Adam Kinzinger is navigating conservative backlash following his voting to impeach Donald Trump last month, including from his own family.
The Illinois Republican congressman was mailed a scathing handwritten letter from 11 members of his family, which was obtained by The New York Times and published Monday. Karen Otto, Kinzinger’s cousin, was the scribe of the letter.
In the two-page letter, Kinzinger’s family said he embarrassed their name by breaking with Trump, called Democrats the “devil’s army,” and rebuked him for losing the respect of several conservative talk show hosts. They also accused him of falling for the Democratic party’s alleged “socialism ideals.”
“Oh my, what a disappointment you are to us and to God!” the letter dated January 8 read. “We were once so proud of your accomplishments.”

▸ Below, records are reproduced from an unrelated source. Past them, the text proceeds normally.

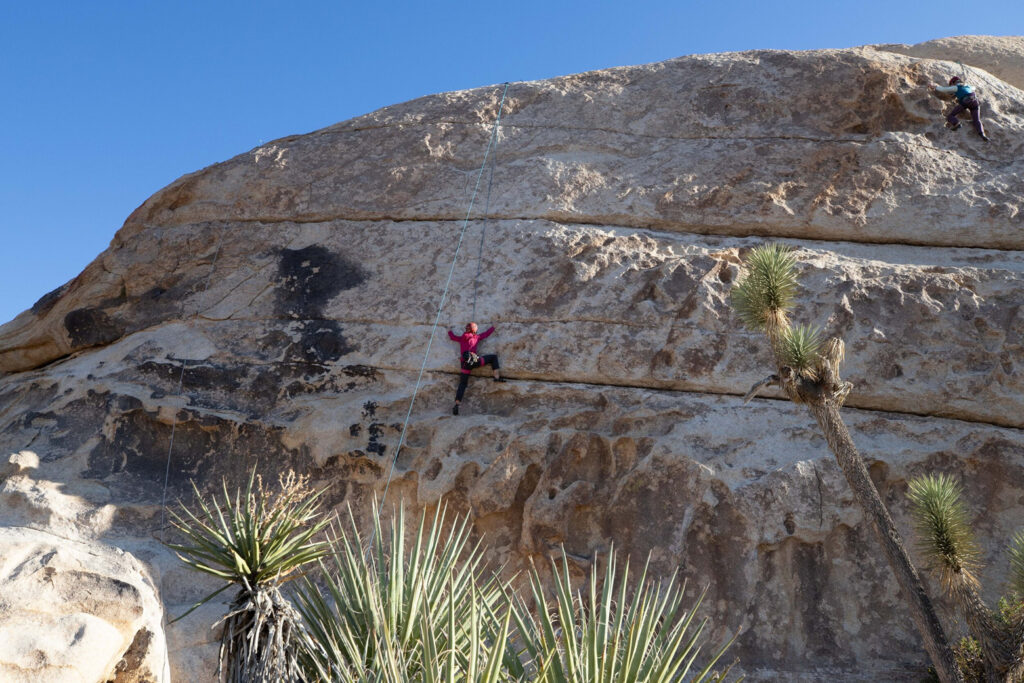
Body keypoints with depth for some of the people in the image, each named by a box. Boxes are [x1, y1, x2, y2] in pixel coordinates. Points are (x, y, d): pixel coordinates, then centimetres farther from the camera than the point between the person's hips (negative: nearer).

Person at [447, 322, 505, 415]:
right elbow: (486, 334, 24)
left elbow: (452, 337, 33)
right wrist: (493, 327, 40)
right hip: (474, 361, -3)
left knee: (462, 384, 6)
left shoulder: (461, 339, 18)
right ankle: (497, 377, 0)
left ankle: (457, 405, -5)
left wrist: (450, 331, 55)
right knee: (493, 357, 12)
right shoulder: (476, 337, 11)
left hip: (465, 364, 4)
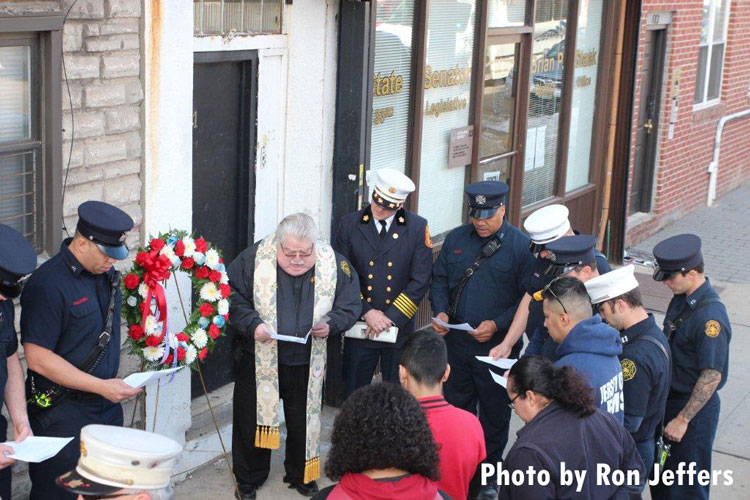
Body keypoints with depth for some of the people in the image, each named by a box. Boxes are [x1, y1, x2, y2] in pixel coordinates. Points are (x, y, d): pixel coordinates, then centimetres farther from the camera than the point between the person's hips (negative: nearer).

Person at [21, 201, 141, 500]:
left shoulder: (106, 274, 6)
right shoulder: (47, 285, -18)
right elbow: (37, 358, -21)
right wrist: (101, 386, -21)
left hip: (107, 405, 7)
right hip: (63, 412, -7)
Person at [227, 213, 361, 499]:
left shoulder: (334, 264, -7)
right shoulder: (253, 260, -12)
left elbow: (350, 306, 1)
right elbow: (233, 300, -8)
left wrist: (330, 324, -18)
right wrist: (252, 325, -23)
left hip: (307, 365, 1)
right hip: (258, 360, -1)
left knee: (304, 422, 15)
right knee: (253, 420, 11)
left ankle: (301, 476, 38)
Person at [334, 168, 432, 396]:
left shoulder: (418, 228, -3)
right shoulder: (349, 224, 0)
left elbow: (420, 281, -7)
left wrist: (391, 318, -12)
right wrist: (366, 311, -12)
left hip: (400, 327, -1)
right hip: (359, 326, 1)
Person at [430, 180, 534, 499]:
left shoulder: (521, 246, -10)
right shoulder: (456, 239, 4)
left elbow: (528, 299, -10)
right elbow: (439, 279, 10)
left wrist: (497, 324, -19)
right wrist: (441, 311, -7)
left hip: (498, 346, -4)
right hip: (457, 341, 4)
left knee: (495, 413, 10)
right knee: (457, 406, 16)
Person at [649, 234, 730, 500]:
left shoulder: (710, 318, -28)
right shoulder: (681, 298, 0)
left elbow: (712, 376, -25)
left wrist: (683, 419, -21)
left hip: (694, 406, -8)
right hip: (670, 396, 9)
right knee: (660, 471, 22)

“You should be very proud that you have lost the respect of Lou Dobbs, Tucker Carlson, Sean Hannity, Laura Ingraham, Greg Kelly, etc., and most importantly in our book, Mark Levin and Rush Limbaugh and us!” it continued. “We should list even more grievances against you, but decided you are not worth more of our time to list them.”
The letter also included a postscript, which noted that many other Kinzinger family members feel the same about him.

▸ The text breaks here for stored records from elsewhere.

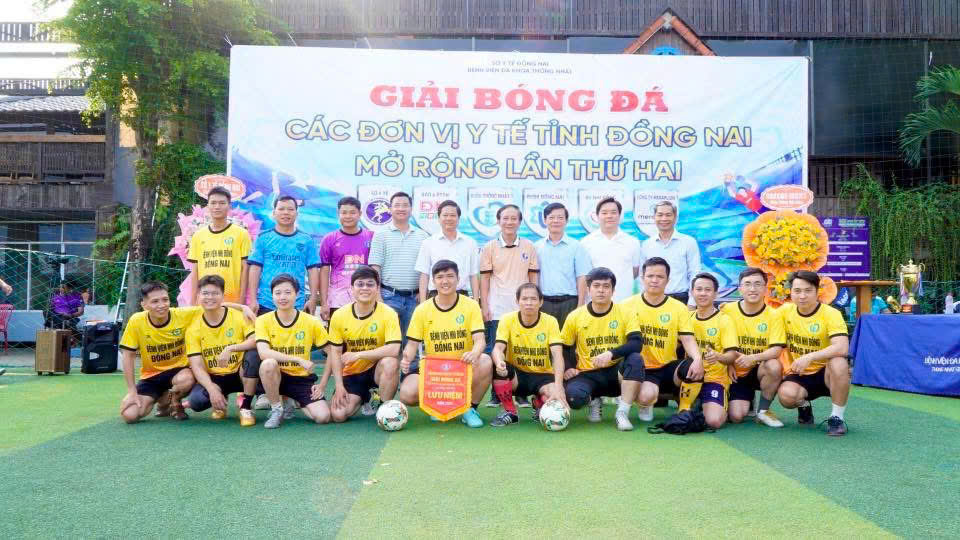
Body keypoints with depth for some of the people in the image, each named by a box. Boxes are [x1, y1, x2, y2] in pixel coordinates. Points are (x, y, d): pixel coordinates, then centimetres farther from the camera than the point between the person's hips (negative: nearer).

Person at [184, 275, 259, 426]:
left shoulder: (239, 316, -9)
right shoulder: (194, 328, -5)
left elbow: (257, 341, -24)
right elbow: (197, 366, -11)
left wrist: (230, 348, -36)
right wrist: (211, 388, -28)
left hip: (240, 374, -1)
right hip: (214, 378, 2)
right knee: (195, 401, -28)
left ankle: (246, 407, -17)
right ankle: (220, 403, 11)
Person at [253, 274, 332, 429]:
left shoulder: (311, 322, -7)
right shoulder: (264, 320, -9)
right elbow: (263, 353, -25)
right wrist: (299, 359, -31)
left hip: (302, 378, 1)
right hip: (276, 376, -1)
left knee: (323, 416, -19)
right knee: (268, 364, -36)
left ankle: (291, 403, 14)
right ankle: (277, 409, -10)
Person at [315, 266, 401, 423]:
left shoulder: (388, 314, -18)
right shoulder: (339, 316, -9)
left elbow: (394, 350, -28)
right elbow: (335, 353, -2)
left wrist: (358, 354, -29)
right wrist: (339, 385, -10)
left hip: (376, 369, -2)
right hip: (351, 373, 3)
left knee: (390, 362, -36)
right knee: (338, 415, -15)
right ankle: (363, 398, 20)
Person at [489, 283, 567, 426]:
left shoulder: (550, 321, -11)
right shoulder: (507, 319, -9)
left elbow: (557, 355, -20)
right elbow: (498, 348, -19)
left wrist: (558, 385, -36)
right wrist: (499, 362, -45)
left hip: (542, 375, 0)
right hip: (516, 374, 1)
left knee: (556, 398, -30)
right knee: (499, 369, -33)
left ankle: (539, 404, 9)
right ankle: (510, 412, -8)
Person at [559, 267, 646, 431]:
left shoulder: (625, 313, -5)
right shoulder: (575, 316, -1)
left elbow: (637, 344, -17)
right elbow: (564, 347, 10)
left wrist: (611, 354, -31)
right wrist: (566, 368, -8)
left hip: (616, 372, 0)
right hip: (588, 374, 1)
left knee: (636, 358, -31)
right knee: (573, 396, -31)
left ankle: (622, 412, -20)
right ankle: (594, 401, 9)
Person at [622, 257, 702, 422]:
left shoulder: (679, 308, 2)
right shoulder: (628, 305, -1)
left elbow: (688, 340, -6)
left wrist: (697, 359, -26)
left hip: (668, 367, 2)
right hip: (642, 369, -2)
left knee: (694, 369, -30)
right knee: (646, 395, -34)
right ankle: (647, 404, 8)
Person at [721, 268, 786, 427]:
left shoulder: (773, 315, -8)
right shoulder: (727, 310, -6)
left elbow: (776, 350, -17)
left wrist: (753, 357, -33)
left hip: (759, 371, 0)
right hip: (735, 373, 0)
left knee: (774, 366, -34)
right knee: (736, 417, -17)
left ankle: (763, 411, -9)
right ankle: (747, 402, 23)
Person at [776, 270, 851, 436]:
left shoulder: (831, 314, -16)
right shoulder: (785, 310, -3)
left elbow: (842, 348, -31)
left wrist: (809, 357, -40)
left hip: (826, 373, -2)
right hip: (799, 375, 2)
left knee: (839, 363, -37)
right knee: (786, 396, -30)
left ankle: (837, 417, -15)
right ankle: (804, 406, 10)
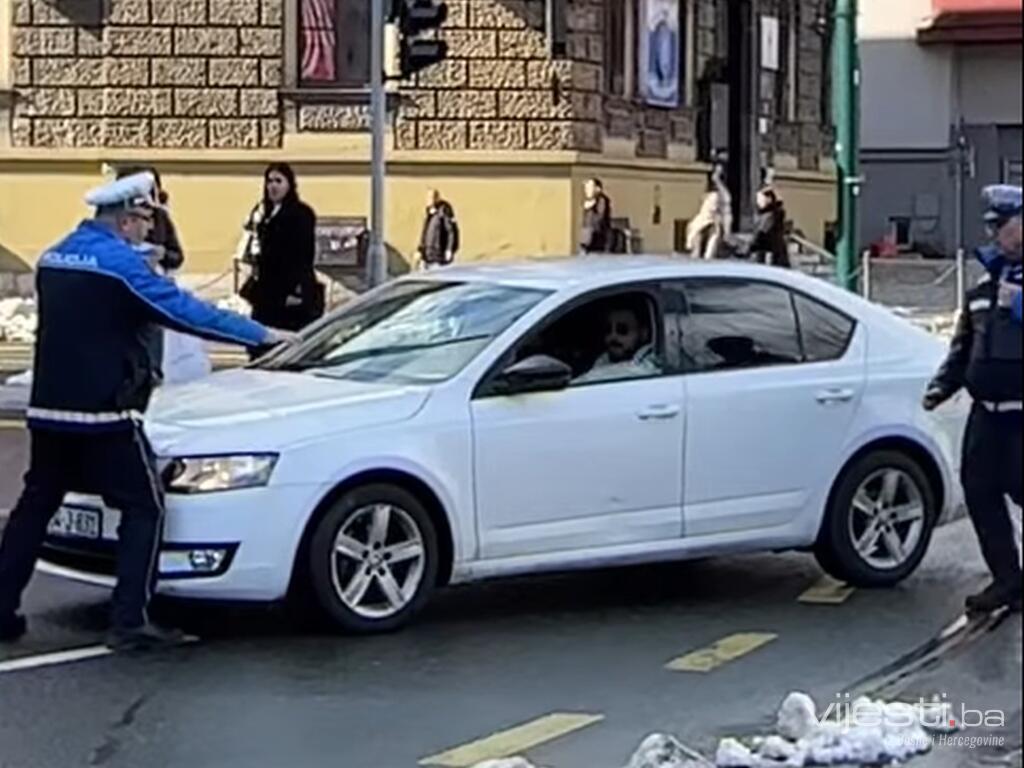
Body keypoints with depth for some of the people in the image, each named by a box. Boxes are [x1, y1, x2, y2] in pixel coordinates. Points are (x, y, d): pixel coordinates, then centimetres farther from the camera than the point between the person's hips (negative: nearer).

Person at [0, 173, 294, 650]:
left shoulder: (55, 257, 13)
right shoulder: (118, 260, -12)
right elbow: (185, 311, -14)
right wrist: (261, 335, -8)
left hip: (49, 408, 8)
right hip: (103, 413, -8)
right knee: (143, 507, 1)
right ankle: (128, 622, -6)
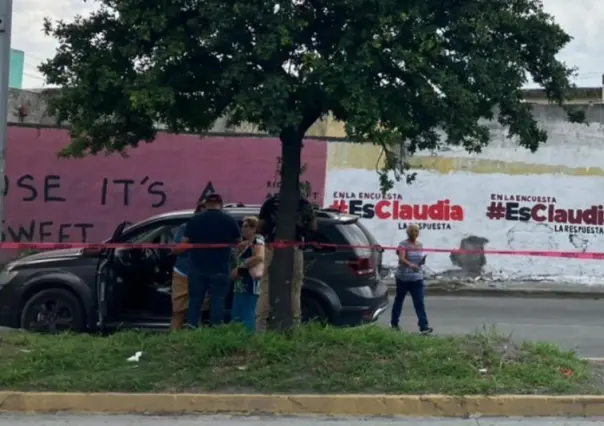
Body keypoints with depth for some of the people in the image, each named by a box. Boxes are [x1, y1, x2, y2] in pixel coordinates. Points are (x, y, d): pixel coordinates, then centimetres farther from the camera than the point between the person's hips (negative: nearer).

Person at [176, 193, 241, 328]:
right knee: (218, 299, 3)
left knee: (195, 299, 10)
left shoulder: (194, 220, 1)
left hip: (197, 267, 1)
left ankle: (191, 326, 5)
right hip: (220, 268, -1)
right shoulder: (229, 220, 1)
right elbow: (238, 242, 8)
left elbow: (184, 242, 0)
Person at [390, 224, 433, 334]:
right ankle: (394, 323, 29)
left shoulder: (419, 245, 8)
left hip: (417, 278, 4)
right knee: (399, 300, 12)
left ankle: (424, 326, -13)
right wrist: (410, 265, -44)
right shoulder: (403, 244, -11)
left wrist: (422, 261, -6)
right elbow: (401, 259, -25)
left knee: (419, 302, -7)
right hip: (403, 278, -4)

“We are thoroughly disgusted with you!” the letter said, with the words “thoroughly disgusted” underlined.
Newsweek reached out to Kinzinger for comment. This story will be updated with any response.

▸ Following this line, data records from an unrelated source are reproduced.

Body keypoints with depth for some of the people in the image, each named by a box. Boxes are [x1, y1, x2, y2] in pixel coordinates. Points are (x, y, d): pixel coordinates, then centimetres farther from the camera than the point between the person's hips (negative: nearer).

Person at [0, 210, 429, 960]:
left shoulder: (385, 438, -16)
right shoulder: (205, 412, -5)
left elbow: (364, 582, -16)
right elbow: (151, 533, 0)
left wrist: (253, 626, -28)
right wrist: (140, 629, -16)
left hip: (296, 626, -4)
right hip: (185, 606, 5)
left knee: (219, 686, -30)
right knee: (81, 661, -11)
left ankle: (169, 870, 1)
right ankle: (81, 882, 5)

Kinzinger, who first took office in 2013, is one of three House Republicans who voted both to impeach Trump in January and for the removal of Georgia Representative Marjorie Taylor Greene from her committee positions. Following Trump’s acquittal, Kinzinger said that they “have a lot of work to do to restore the Republican Party.”
“The damage being done to the state of our republic and the values we hold dear is unacceptable,” he tweeted on Saturday. “We can and must do better for the sake of our democracy, and for the soul of our country.”
As far as reelection goes after voting to impeach Trump and remove Greene, he’s not worried about possible backlash despite going against his GOP colleagues. “The bottom line, I don’t need the job. I enjoy doing it. I’d like to win again, but if I don’t, I can look at myself in the mirror and I’m at total peace,” he said on Wednesday during a Washington Post webinar.
“I looked at what happened on the sixth and said, if that’s not impeachable, we may as well just get rid of impeachment because then nothing is,” Kinzinger added. “Whatever the consequences are it’s the right thing to do.”